Fortnite and Biblical Worldview for Students

J.C. Thompson is married to Kristen and has a son named Cannon and a dog named Rico Suave. He’s the High School Pastor at Brookwood Church in Simpsonville, SC. He’s been working at Brookwood since 2008. J.C’s blog, jcisonline.com, is an excellent resource for youth and preteen ministry. 

J.C. Thompson, Guest Post

The world we are living in is a crazy, crazy place. How can we equip our students to analyze it and ultimately share Christ and contribute to the redemption of the world?

First, for those of you reading this thinking that teaching students a biblical worldview is too academic for me as a student pastor, let’s talk.

What is a worldview?

Simply put, it’s a way of viewing the world. I like to think of it more as a lens in which we see the world.

Let me say a word:

Baseball.

What came to mind? That’s a small portion of a worldview. It’s association with the mind, the heart, and the will.

How about this one?

Fortnite.

All kinds of thoughts and feeling enter your mind as you think about it.

We all have one. It may not be consistent with what we would communicate it is, but it is there nonetheless. We make decisions everyday based on how we view the world.

In student ministry, helping students see how the decisions they make tie into what they believe about God, themselves and the world is crucial. We must help them see situations and choices tie into what they believe about the world. It’s much easier to do this in student ministry rather than children’s ministry because they are making more “controversial” decisions as teenagers than children.

Having sex with their boyfriend and creating a fake social media profile to view inappropriate materials aren’t momentary lapses, they are based on how we view the world and ultimately God and the gospel.

So how can we help kids understand and develop a consistent Biblical worldview?

Analyze their worldview

First, help them to see how the decisions they make tie into what they believe about God. Are they spending hours playing Fortnite, bragging about solo victories? Spend a few weeks in Ecclesiastes sharing the vanities of life and success.
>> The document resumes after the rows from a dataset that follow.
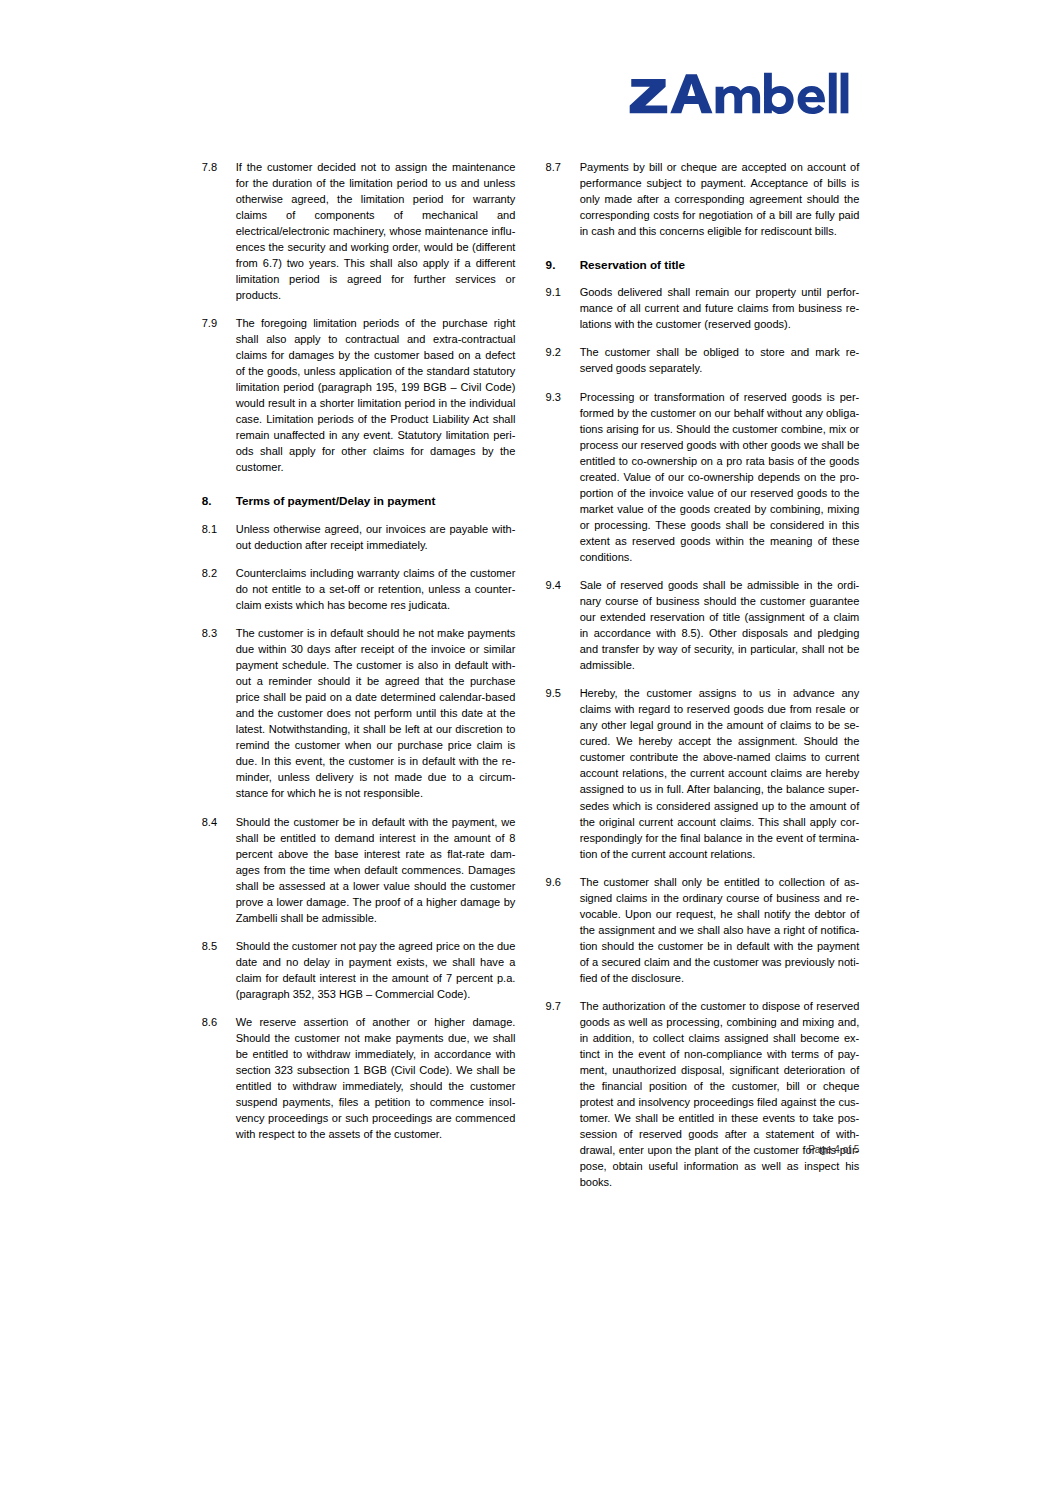7.8
If the customer decided not to assign the maintenance for the duration of the limitation period to us and unless otherwise agreed, the limitation period for warranty claims of components of mechanical and electrical/electronic machinery, whose maintenance influences the security and working order, would be (different from 6.7) two years. This shall also apply if a different limitation period is agreed for further services or products.
7.9
The foregoing limitation periods of the purchase right shall also apply to contractual and extra-contractual claims for damages by the customer based on a defect of the goods, unless application of the standard statutory limitation period (paragraph 195, 199 BGB – Civil Code) would result in a shorter limitation period in the individual case. Limitation periods of the Product Liability Act shall remain unaffected in any event. Statutory limitation periods shall apply for other claims for damages by the customer.
8. Terms of payment/Delay in payment
8.1
Unless otherwise agreed, our invoices are payable without deduction after receipt immediately.
8.2
Counterclaims including warranty claims of the customer do not entitle to a set-off or retention, unless a counterclaim exists which has become res judicata.
8.3
The customer is in default should he not make payments due within 30 days after receipt of the invoice or similar payment schedule. The customer is also in default without a reminder should it be agreed that the purchase price shall be paid on a date determined calendar-based and the customer does not perform until this date at the latest. Notwithstanding, it shall be left at our discretion to remind the customer when our purchase price claim is due. In this event, the customer is in default with the reminder, unless delivery is not made due to a circumstance for which he is not responsible.
8.4
Should the customer be in default with the payment, we shall be entitled to demand interest in the amount of 8 percent above the base interest rate as flat-rate damages from the time when default commences. Damages shall be assessed at a lower value should the customer prove a lower damage. The proof of a higher damage by Zambelli shall be admissible.
8.5
Should the customer not pay the agreed price on the due date and no delay in payment exists, we shall have a claim for default interest in the amount of 7 percent p.a. (paragraph 352, 353 HGB – Commercial Code).
8.6
We reserve assertion of another or higher damage. Should the customer not make payments due, we shall be entitled to withdraw immediately, in accordance with section 323 subsection 1 BGB (Civil Code). We shall be entitled to withdraw immediately, should the customer suspend payments, files a petition to commence insolvency proceedings or such proceedings are commenced with respect to the assets of the customer.
8.7
Payments by bill or cheque are accepted on account of performance subject to payment. Acceptance of bills is only made after a corresponding agreement should the corresponding costs for negotiation of a bill are fully paid in cash and this concerns eligible for rediscount bills.
9. Reservation of title
9.1
Goods delivered shall remain our property until performance of all current and future claims from business relations with the customer (reserved goods).
9.2
The customer shall be obliged to store and mark reserved goods separately.
9.3
Processing or transformation of reserved goods is performed by the customer on our behalf without any obligations arising for us. Should the customer combine, mix or process our reserved goods with other goods we shall be entitled to co-ownership on a pro rata basis of the goods created. Value of our co-ownership depends on the proportion of the invoice value of our reserved goods to the market value of the goods created by combining, mixing or processing. These goods shall be considered in this extent as reserved goods within the meaning of these conditions.
9.4
Sale of reserved goods shall be admissible in the ordinary course of business should the customer guarantee our extended reservation of title (assignment of a claim in accordance with 8.5). Other disposals and pledging and transfer by way of security, in particular, shall not be admissible.
9.5
Hereby, the customer assigns to us in advance any claims with regard to reserved goods due from resale or any other legal ground in the amount of claims to be secured. We hereby accept the assignment. Should the customer contribute the above-named claims to current account relations, the current account claims are hereby assigned to us in full. After balancing, the balance supersedes which is considered assigned up to the amount of the original current account claims. This shall apply correspondingly for the final balance in the event of termination of the current account relations.
9.6
The customer shall only be entitled to collection of assigned claims in the ordinary course of business and revocable. Upon our request, he shall notify the debtor of the assignment and we shall also have a right of notification should the customer be in default with the payment of a secured claim and the customer was previously notified of the disclosure.
9.7
The authorization of the customer to dispose of reserved goods as well as processing, combining and mixing and, in addition, to collect claims assigned shall become extinct in the event of non-compliance with terms of payment, unauthorized disposal, significant deterioration of the financial position of the customer, bill or cheque protest and insolvency proceedings filed against the customer. We shall be entitled in these events to take possession of reserved goods after a statement of withdrawal, enter upon the plant of the customer for this purpose, obtain useful information as well as inspect his books.
Page 4 of 5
Selfie-crazed? How about Hosea the prophet who wedded a prostitute?

Help them see how their thoughts about “isolated issues” truly reveal how they see the world. Ravi Zacharias has helped me the most in the area of Apologetics and understanding the importance of seeing your worldview in other applications besides your “favorite” applications.

Ask “why” frequently and with enough time to listen.

All other worldviews will leave us wanting except that all of life is found in Christ.

Teach a Biblical worldview

Besides pointing out their worldview, you have to point them to Christ. Where do I start?

Here are 9 characteristics of a Christian Worldview according to Matt Slick of Christian Apologetics and Research Ministry:

  1. An absolute God exists
  2. God created the universe
  3. Man is created in the image of God
  4. If man is created in the image of God, all people are worthy of respect and honor.
  5. Man was given dominion over creation by God.
  6. Mankind is fallen.
  7. Jesus is mankind’s only hope for redemption.
  8. The Bible is the Word of God.
  9. God provides for His creation.

This is a great place to start in figuring out how I’m teaching a biblical worldview, week after week.

Which of these 9 areas could you supplement in the next few months of your ministry?

Here’s a couple of resources to get you started on this journey:

In your conversations with students, here’s a question that is always helpful.

What does the Bible say about that?

Address their mind and their heart

A worldview isn’t only an intellectual exercise. It ties into our heart and emotions. Those feelings you have about Fortnite, aren’t just intellectual understandings they are emotional connections we’ve made.

So when we start to address issues with our students like abortion, sexual preference, gender identity, politics, genetic engineering, artificial intelligence, and the like, we have to understand we can’t address these with purely intellectual practices. It’s why biographies are so important. Shared stories of faith. Testimonies of worldview shifts in real people.

Your volunteers are a huge repository for stories of worldview changes. At your next training meeting, ask this question:

What’s one way that the Bible has changed the way you view the world?

And then use some of those shared stories with your students.

Helping develop a biblical worldview in students can’t be done in a 6 weeks series. It’s consistent practices over an extended period of time.

And while this might go without saying, I want to make sure to say it, pray. Without the Spirit moving in a student’s life and mind and heart, they are enemies of God. No spiritual life = No Biblical worldview.